La Révolution tranquille, Quiet revolution, désigne une période de l'histoire caractérisée par une réorientation de l'État qui adopte les principes modernes visant la construction d'une nouvelle identité s'écartant du nationalisme traditionnel. Au Québec, le changement sociopolitique qui a entraîné la rupture profonde du point de vu politique, économique et culture dans les façons traditionnelles de faire fonctionner l’État et la société québécoise ont institué une rupture importante et profonde entrainant une évolution séculaire. La rupture avec la tradition a été accélérée par les débats intenses sur la volonté de changement trouvé chez chaque acteur de la communauté. Chacun, en effet, voulant bannir les excès qui maintenaient le Québec dans la tradition et dans l’emprise de la domination anglo-saxonne, l’empêchant de se moderniser, a mis de l’avant sa volonté de changement dans l’espérant du bonheur de tous.
Nous savons que nous voulons tous nous dépasser, nous départir d’un certain héritage politique pour faire avancer le Gabon, comme le disent certains émergents. Pourtant, même si c’est une volonté partagée, l’évolution du pays piétine, je dirais même que dans certaines sphères le pays connait un recule.

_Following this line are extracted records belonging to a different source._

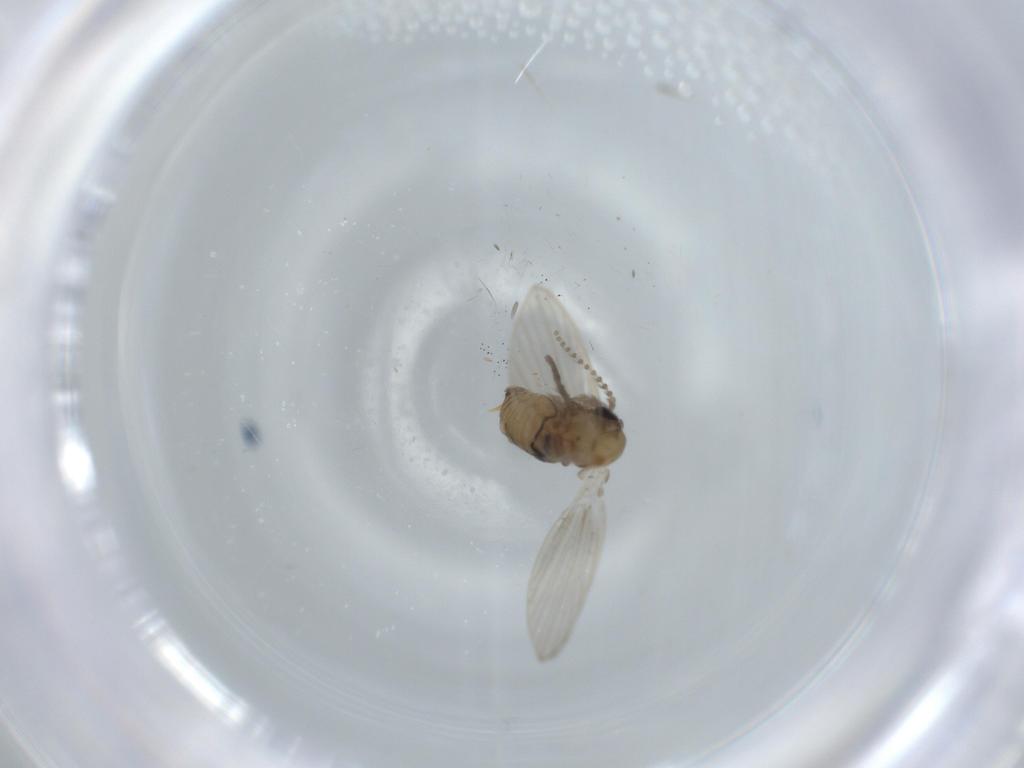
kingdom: Animalia
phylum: Arthropoda
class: Insecta
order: Diptera
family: Psychodidae
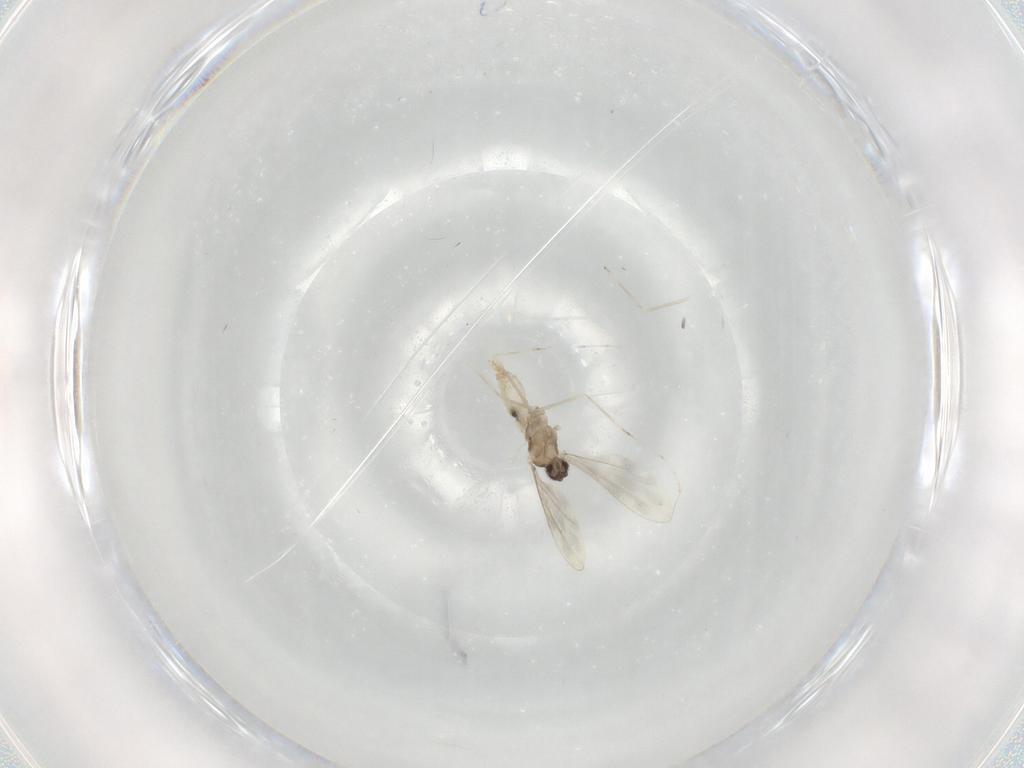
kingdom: Animalia
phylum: Arthropoda
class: Insecta
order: Diptera
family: Cecidomyiidae
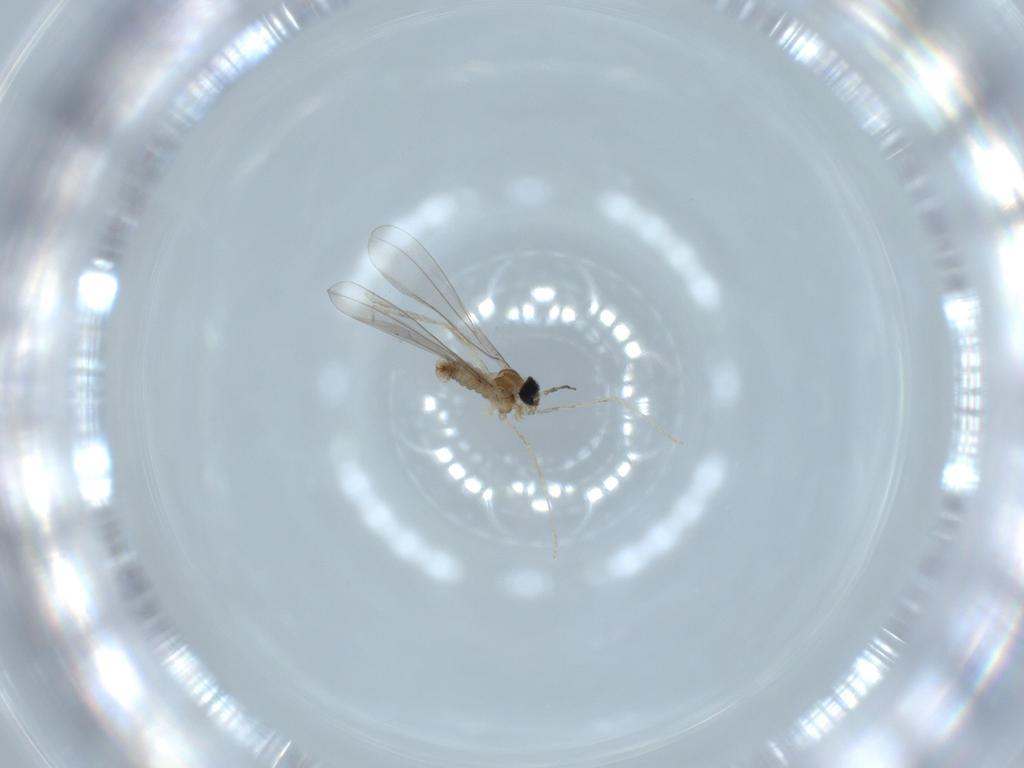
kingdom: Animalia
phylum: Arthropoda
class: Insecta
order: Diptera
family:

Dans toute volonté commune de changement, comme dans toute société d’ailleurs, il existe des poches de résistance. Des gens qui désirent maintenir le statu quo pour ne pas perdre leurs privilèges et ainsi perpétuer des façons de faire et de vivre contraire à l’intérêt général, même si par ailleurs, ils vivent dans la crainte quotidienne de tout perdre. Il faut pourtant donner à ceux là les garanties de mieux vivre en commun si le pays change. C’est cela le but du forum patriotique. Chacun doit trouver dans le changement une condition d’existence apaisante et favorable à la créativité, à l’inventivité du pays que nous désirons. En recherchant le changement dans chacun et pour chacun, nous amorçons une révolution qui ne peut que provoquer la mutation de notre pays.